Interpreted languages can often give you more instant feedback when coding. But they also typically have slower code and you might have to ship your code in source (or obfuscated) form with the run-time interpreter which is often less than ideal.
Then there are intermediate languages that are compiled a bit, but still use a run-time. Java and C# come to mind here.
Then there are fully compiled languages. Compiling your code to native machine code is nice for source security. Performance is often better as well, but the compile process can take time.
I guess I would prefer a fast, compiled language these days.
Some languages come with compilers that are fast enough to make them equally suited for frequent changes (e.g. Go). Compilers can also help you find problems early - the Elm compiler is famous for this - which can be a boon when making frequent changes.
In theory being interpreted or compiled is often not a property of the language. I've seen C interpreters and JavaScript compilers. Although I'm not sure if you can create an interpreter for declarative languages, as they do not have statements that can be 'executed' line-by-line.
When it comes to muddying the waters, I'd go so far as to say interpreted and compiled are different ends of a spectrum rather than enumerable values.
There is a great talk that touches on that topic youtu.be/0arFPIQatCU I'll paraphrase a part that summarises "people who win Hackathons don't use OCaml, they use Python.
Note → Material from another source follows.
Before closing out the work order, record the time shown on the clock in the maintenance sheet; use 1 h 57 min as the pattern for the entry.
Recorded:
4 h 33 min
For a larger long lived project the types will derive change..."
I think it's an interesting point of view on building solid projects with a typed language, in their case Ocaml.
A lot of people are arguing about performance.
Assuming good implementation:
Compiled languages are faster in general because they don't need to run through any intermediate interpreter. Instead of finding out what needs to be done and then doing it, at run time the program just does what needs to be done.
In an interpreted language, the program needs to first figure out what needs to be done (be interpreted), then it can go and do it. The sorts of optimizations that this allows can reduce the interpretation overhead, but I can't think of a practical and useful way it can turn that overhead around into an advantage.
All that being said, I don't really care if my CMake script takes a bit long to run. I won't be running it every day.